Ao i, o epidemiologista Manuel Carmo Gomes admite que se deve fazer o possível por retardar a propagação da nova variante, mas considera que será necessário definir limites sobre a capacidade de testagem e rastreio de contactos em face do aumento de infeções. O professor da Faculdade de Ciências da Universidade de Lisboa diz que neste momento a incógnita é o impacto nos internamentos, com o país a poder seguir o que se passa no Reino Unido e Dinamarca, onde a disseminação da Omicron parece ter-se dado um pouco mais cedo e há dados robustos sobre admissões hospitalares, mas por outro lado considera que se deve pesar até onde se poderá ampliar o atual modelo de deteção e seguimento de casos covid-19 sem se pôr em causa a resposta aos outros doentes. “A saúde pública está a estoirar, a percentagem de casos que não são rastreados está a aumentar. Acho que devemos ir até um certo ponto para travar a rapidez com que a Omicron se propaga mas haverá um momento em que é impossível acompanhar, consomem-se os cuidados primários e saúde pública. Qual é esse ponto, não sei mas é algo em que se deve refletir”.

Para o investigador, o cenário de a variante Omicron poder ser a transição para uma forma de circulação sazonal do vírus não pode ser descartado, mas para isso e para baixar as barreiras à infeção natural continuam mais uma vez a faltar dados sobre a severidade, nomeadamente entre quem está vacinado.
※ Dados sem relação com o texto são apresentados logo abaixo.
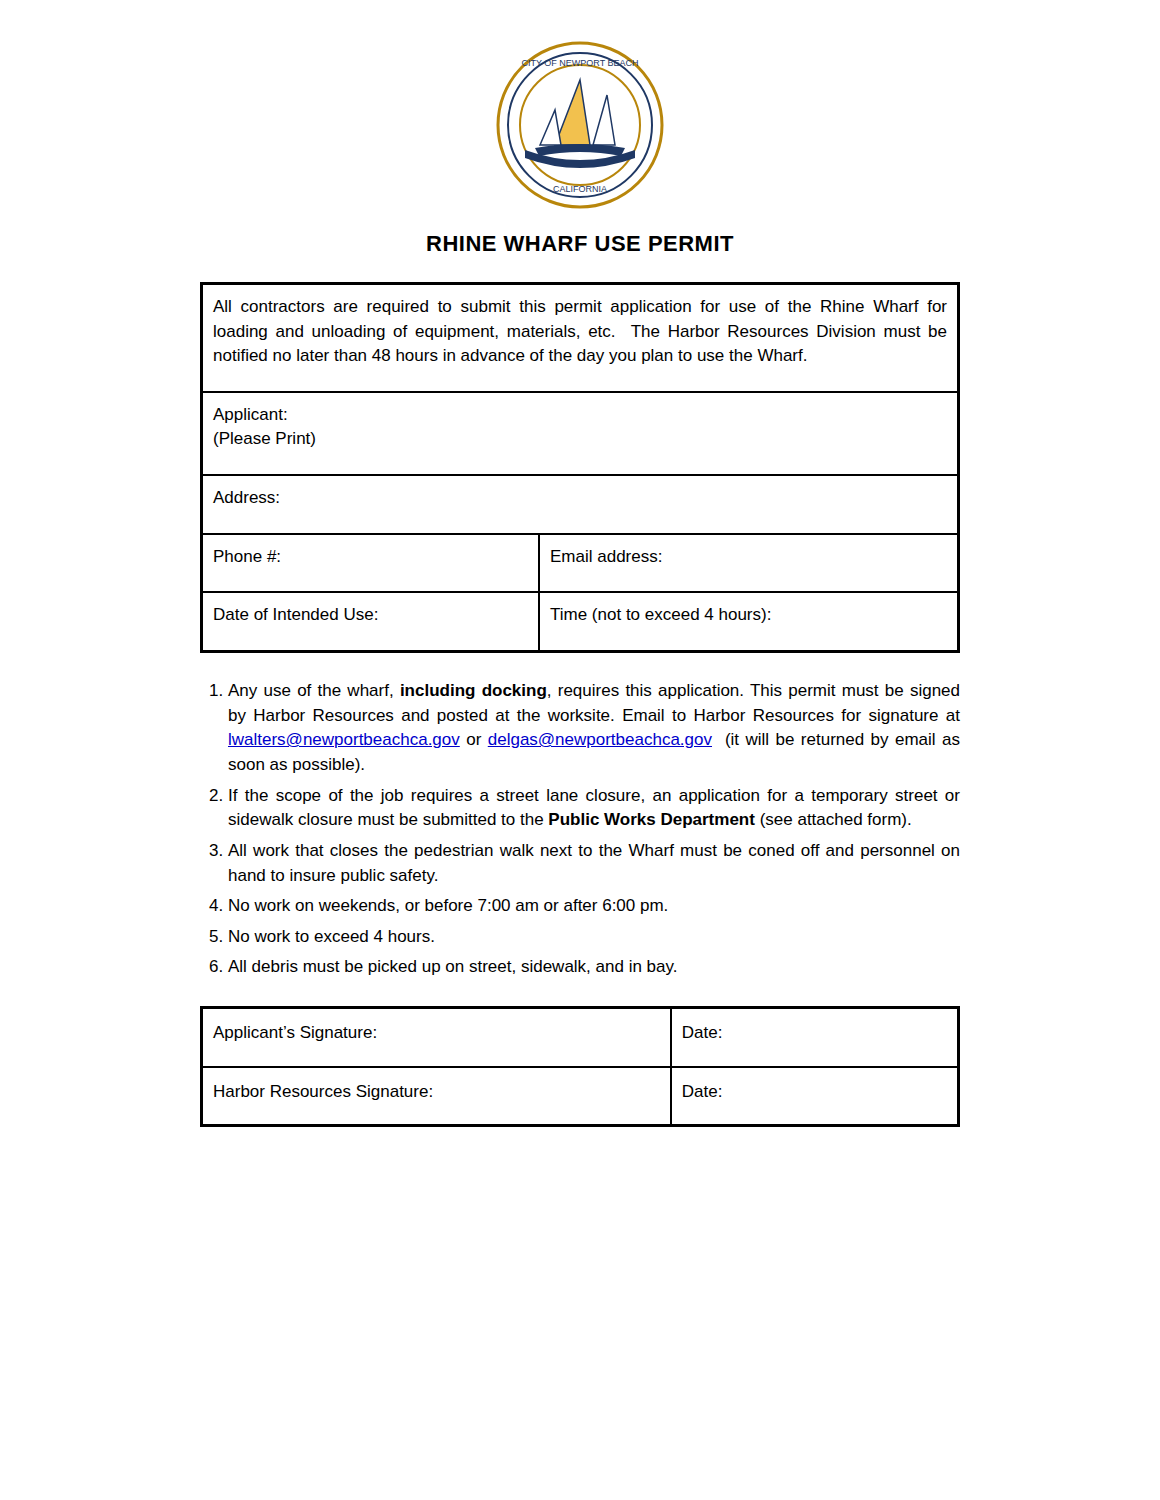CITY OF NEWPORT BEACH CALIFORNIA
RHINE WHARF USE PERMIT
| All contractors are required to submit this permit application for use of the Rhine Wharf for loading and unloading of equipment, materials, etc. The Harbor Resources Division must be notified no later than 48 hours in advance of the day you plan to use the Wharf. |
| Applicant: (Please Print) |
| Address: |
| Phone #: | Email address: |
| Date of Intended Use: | Time (not to exceed 4 hours): |
Any use of the wharf, including docking, requires this application. This permit must be signed by Harbor Resources and posted at the worksite. Email to Harbor Resources for signature at lwalters@newportbeachca.gov or delgas@newportbeachca.gov (it will be returned by email as soon as possible).
If the scope of the job requires a street lane closure, an application for a temporary street or sidewalk closure must be submitted to the Public Works Department (see attached form).
All work that closes the pedestrian walk next to the Wharf must be coned off and personnel on hand to insure public safety.
No work on weekends, or before 7:00 am or after 6:00 pm.
No work to exceed 4 hours.
All debris must be picked up on street, sidewalk, and in bay.
| Applicant’s Signature: | Date: |
| Harbor Resources Signature: | Date: |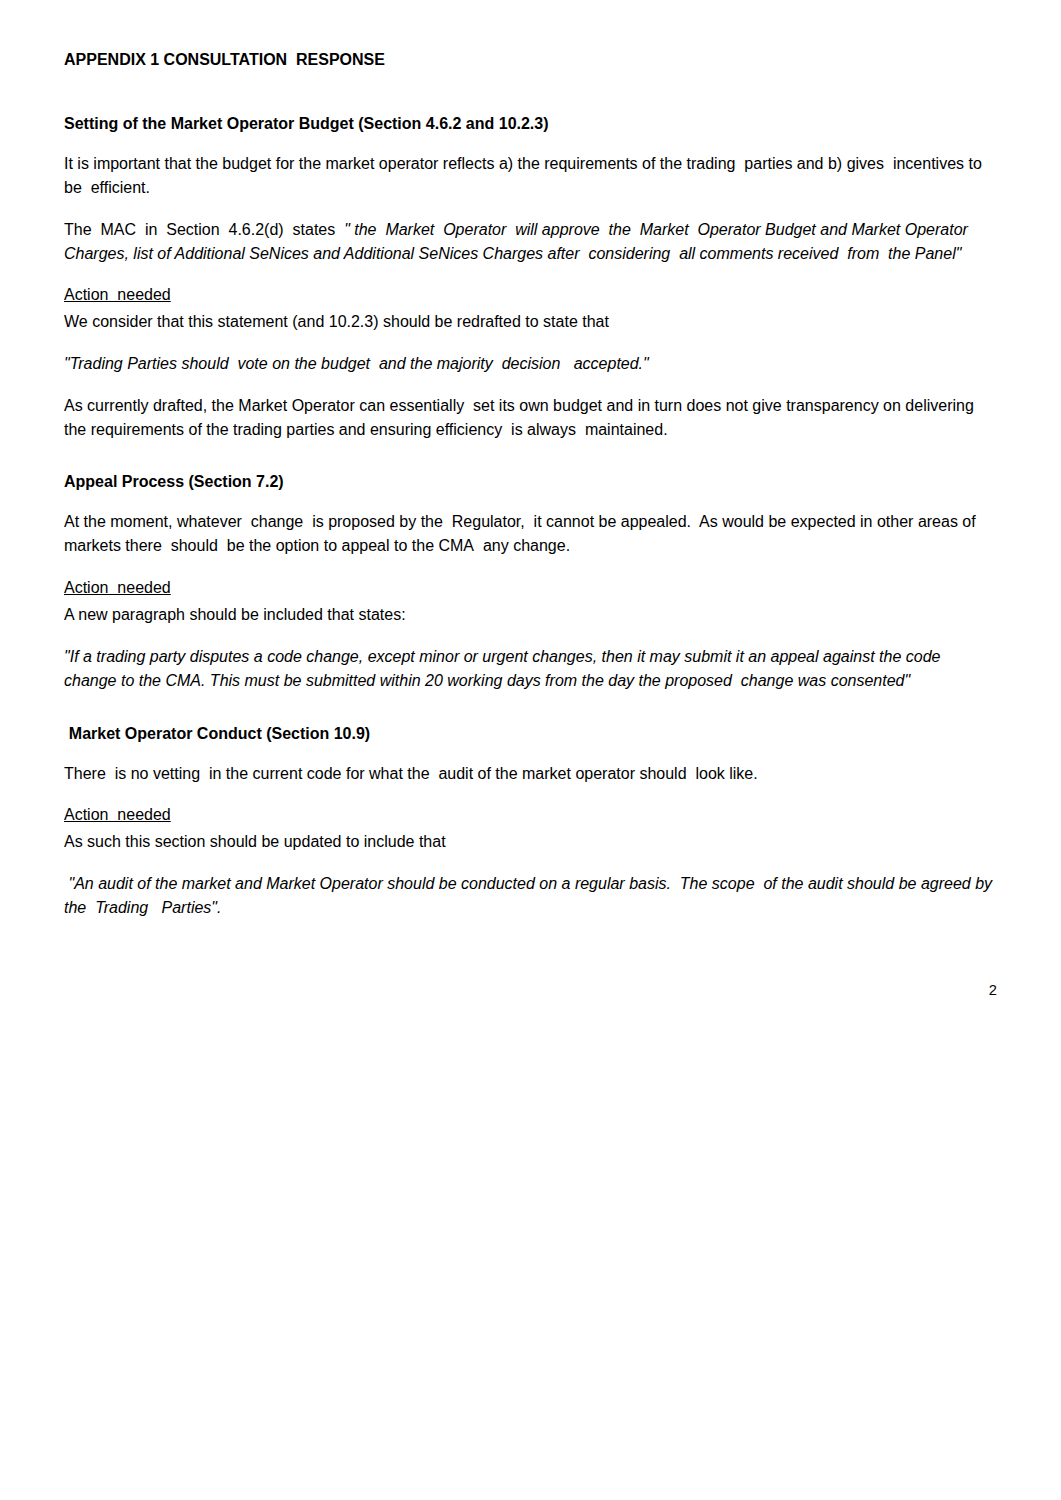APPENDIX 1 CONSULTATION RESPONSE
Setting of the Market Operator Budget (Section 4.6.2 and 10.2.3)
It is important that the budget for the market operator reflects a) the requirements of the trading parties and b) gives incentives to be efficient.
The MAC in Section 4.6.2(d) states " the Market Operator will approve the Market Operator Budget and Market Operator Charges, list of Additional SeNices and Additional SeNices Charges after considering all comments received from the Panel"
Action needed
We consider that this statement (and 10.2.3) should be redrafted to state that
"Trading Parties should vote on the budget and the majority decision accepted."
As currently drafted, the Market Operator can essentially set its own budget and in turn does not give transparency on delivering the requirements of the trading parties and ensuring efficiency is always maintained.
Appeal Process (Section 7.2)
At the moment, whatever change is proposed by the Regulator, it cannot be appealed. As would be expected in other areas of markets there should be the option to appeal to the CMA any change.
Action needed
A new paragraph should be included that states:
"If a trading party disputes a code change, except minor or urgent changes, then it may submit it an appeal against the code change to the CMA. This must be submitted within 20 working days from the day the proposed change was consented"
Market Operator Conduct (Section 10.9)
There is no vetting in the current code for what the audit of the market operator should look like.
Action needed
As such this section should be updated to include that
"An audit of the market and Market Operator should be conducted on a regular basis. The scope of the audit should be agreed by the Trading Parties".
2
Projeções da Universidade de Washington estimaram na semana passada que 3 mil milhões de pessoas, quase metade da população, pode ser infetada este inverno, com os casos diários em Portugal por exemplo a aproximarem-se dos 60 mil por dia no fim de janeiro, podendo superar os 100 mil quando se tem em conta as infeções assintomáticas que não são aumentadas e que estimam que venham a ser mais, mas com muito menor impacto nos internamentos. Lidos com cautela internacionalmente, Carmo Gomes admite também cepticismo com projeções a longo prazo, mas considera que a confirmar-se a menor gravidade, o cenário em que uma grande fatia da população é infetada e imunizada poderá não ser “má notícia” e levar a que o SARS-Cov-2 caminhe para ser como os outros coronavírus que nos invernos causam constipações ligeiras na maioria dos casos, reinfetando a população ciclicamente. Pelo menos em termos de transmissibilidade, é para aí que se aponta. “É muito transmissível. Querer parar este vírus é como querer parar as constipações no inverno. Parece impossível”, admite, salientando no entanto que, perante um aumento abrupto de infeções, mesmo uma fração menor de casos graves pode ser problemática e é sobre essa tendência e rácios que se espera dados mais claros nas próximas semanas.
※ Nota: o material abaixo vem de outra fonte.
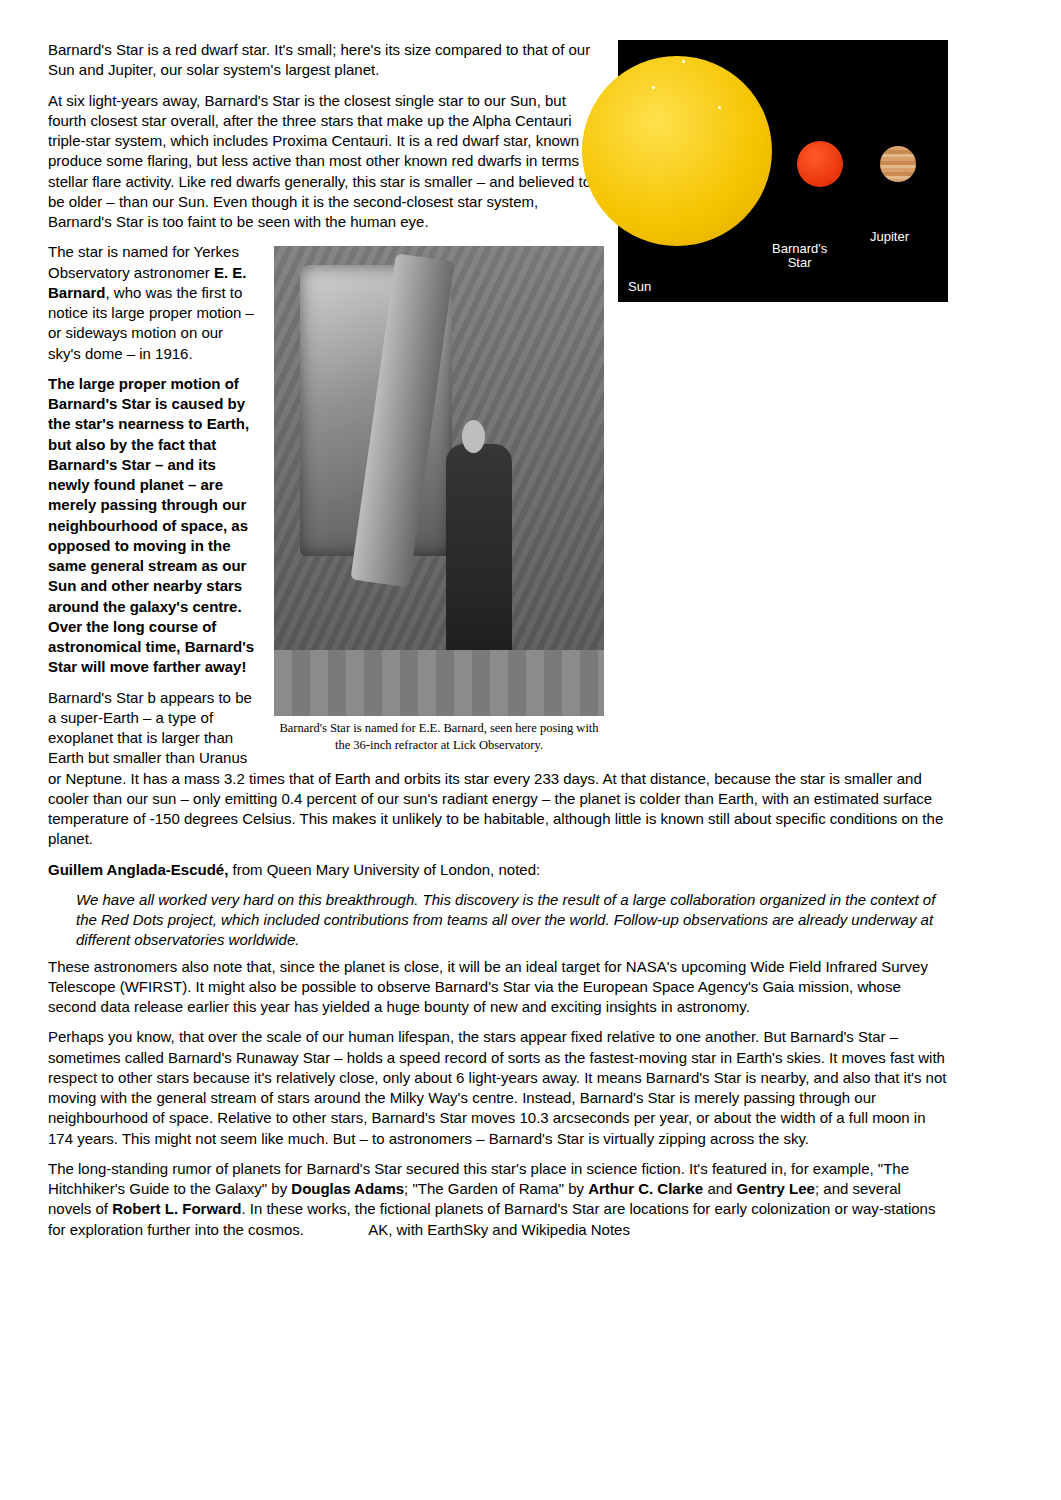Sun Barnard's
Star Jupiter
Barnard's Star is a red dwarf star. It's small; here's its size compared to that of our Sun and Jupiter, our solar system's largest planet.
At six light-years away, Barnard's Star is the closest single star to our Sun, but fourth closest star overall, after the three stars that make up the Alpha Centauri triple-star system, which includes Proxima Centauri. It is a red dwarf star, known to produce some flaring, but less active than most other known red dwarfs in terms of stellar flare activity. Like red dwarfs generally, this star is smaller – and believed to be older – than our Sun. Even though it is the second-closest star system, Barnard's Star is too faint to be seen with the human eye.
Barnard's Star is named for E.E. Barnard, seen here posing with the 36-inch refractor at Lick Observatory.
The star is named for Yerkes Observatory astronomer E. E. Barnard, who was the first to notice its large proper motion – or sideways motion on our sky's dome – in 1916.
The large proper motion of Barnard's Star is caused by the star's nearness to Earth, but also by the fact that Barnard's Star – and its newly found planet – are merely passing through our neighbourhood of space, as opposed to moving in the same general stream as our Sun and other nearby stars around the galaxy's centre. Over the long course of astronomical time, Barnard's Star will move farther away!
Barnard's Star b appears to be a super-Earth – a type of exoplanet that is larger than Earth but smaller than Uranus or Neptune. It has a mass 3.2 times that of Earth and orbits its star every 233 days. At that distance, because the star is smaller and cooler than our sun – only emitting 0.4 percent of our sun's radiant energy – the planet is colder than Earth, with an estimated surface temperature of -150 degrees Celsius. This makes it unlikely to be habitable, although little is known still about specific conditions on the planet.
Guillem Anglada-Escudé, from Queen Mary University of London, noted:
We have all worked very hard on this breakthrough. This discovery is the result of a large collaboration organized in the context of the Red Dots project, which included contributions from teams all over the world. Follow-up observations are already underway at different observatories worldwide.
These astronomers also note that, since the planet is close, it will be an ideal target for NASA's upcoming Wide Field Infrared Survey Telescope (WFIRST). It might also be possible to observe Barnard's Star via the European Space Agency's Gaia mission, whose second data release earlier this year has yielded a huge bounty of new and exciting insights in astronomy.
Perhaps you know, that over the scale of our human lifespan, the stars appear fixed relative to one another. But Barnard's Star – sometimes called Barnard's Runaway Star – holds a speed record of sorts as the fastest-moving star in Earth's skies. It moves fast with respect to other stars because it's relatively close, only about 6 light-years away. It means Barnard's Star is nearby, and also that it's not moving with the general stream of stars around the Milky Way's centre. Instead, Barnard's Star is merely passing through our neighbourhood of space. Relative to other stars, Barnard's Star moves 10.3 arcseconds per year, or about the width of a full moon in 174 years. This might not seem like much. But – to astronomers – Barnard's Star is virtually zipping across the sky.
The long-standing rumor of planets for Barnard's Star secured this star's place in science fiction. It's featured in, for example, "The Hitchhiker's Guide to the Galaxy" by Douglas Adams; "The Garden of Rama" by Arthur C. Clarke and Gentry Lee; and several novels of Robert L. Forward. In these works, the fictional planets of Barnard's Star are locations for early colonization or way-stations for exploration further into the cosmos. AK, with EarthSky and Wikipedia Notes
Para Ricardo Mexia, presidente da Associação Nacional de Médicos de Saúde Pública, é preciso definir uma estratégia, admitindo que atualmente mesmo o que está preconizado nas normas da DGS já não está a acontecer. “O que vemos é que, por exemplo, a nossa capacidade de testagem está a ser esgotada por pessoas que não têm sintomas e querem ter convívios familiares enquanto que pessoas que estão de facto sintomáticas não conseguem marcar testes”, exemplifica. Por outro lado, os resultados demoram cada vez mais e a ausência de resposta do SNS24 entope as urgências com casos ligeiros. “A menos que de repente houvesse um aumento massificado de recursos, as coisas não vão melhorar”, diz, admitindo que a alteração no acompanhamento dos casos deve ser equacionado e deve ficar claro para toda a população como agir.
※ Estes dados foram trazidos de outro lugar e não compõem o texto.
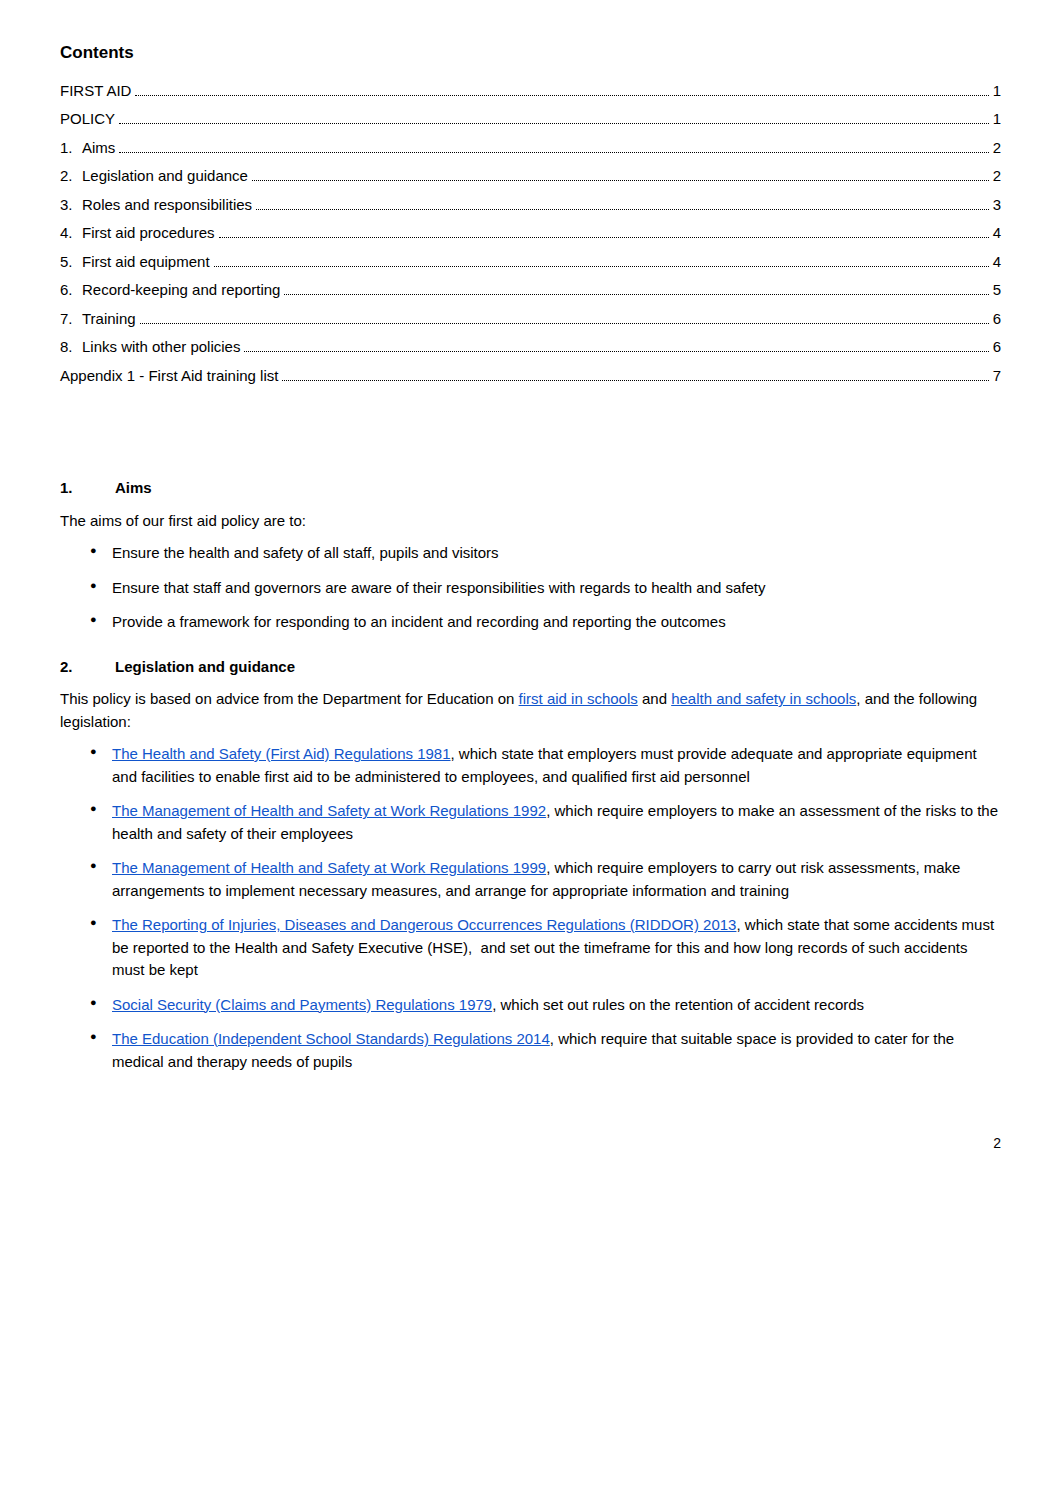Contents
FIRST AID 1
POLICY 1
1. Aims 2
2. Legislation and guidance 2
3. Roles and responsibilities 3
4. First aid procedures 4
5. First aid equipment 4
6. Record-keeping and reporting 5
7. Training 6
8. Links with other policies 6
Appendix 1 - First Aid training list 7
1. Aims
The aims of our first aid policy are to:
Ensure the health and safety of all staff, pupils and visitors
Ensure that staff and governors are aware of their responsibilities with regards to health and safety
Provide a framework for responding to an incident and recording and reporting the outcomes
2. Legislation and guidance
This policy is based on advice from the Department for Education on first aid in schools and health and safety in schools, and the following legislation:
The Health and Safety (First Aid) Regulations 1981, which state that employers must provide adequate and appropriate equipment and facilities to enable first aid to be administered to employees, and qualified first aid personnel
The Management of Health and Safety at Work Regulations 1992, which require employers to make an assessment of the risks to the health and safety of their employees
The Management of Health and Safety at Work Regulations 1999, which require employers to carry out risk assessments, make arrangements to implement necessary measures, and arrange for appropriate information and training
The Reporting of Injuries, Diseases and Dangerous Occurrences Regulations (RIDDOR) 2013, which state that some accidents must be reported to the Health and Safety Executive (HSE), and set out the timeframe for this and how long records of such accidents must be kept
Social Security (Claims and Payments) Regulations 1979, which set out rules on the retention of accident records
The Education (Independent School Standards) Regulations 2014, which require that suitable space is provided to cater for the medical and therapy needs of pupils
2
Em relação ao fim do ano, já não se esperam novas regras, mas sublinham a necessidade de se perceber o risco de infeção, maior do que no ano passado. “A título individual, penso que todos sabemos o que devemos fazer. Testarmo-nos se vamos estar com alguém com mais vulnerável, ficar em casa com sintomas. Devemos fazer aquilo que pudermos para retardar a progressão, mas não me parece que faça sentido voltar a fechar o país”, diz Carmo Gomes, admitindo no entanto curiosidade por perceber se na China, que mantém essa estratégia perante os primeiros casos de Omicron, a medida será eficaz com a nova variante.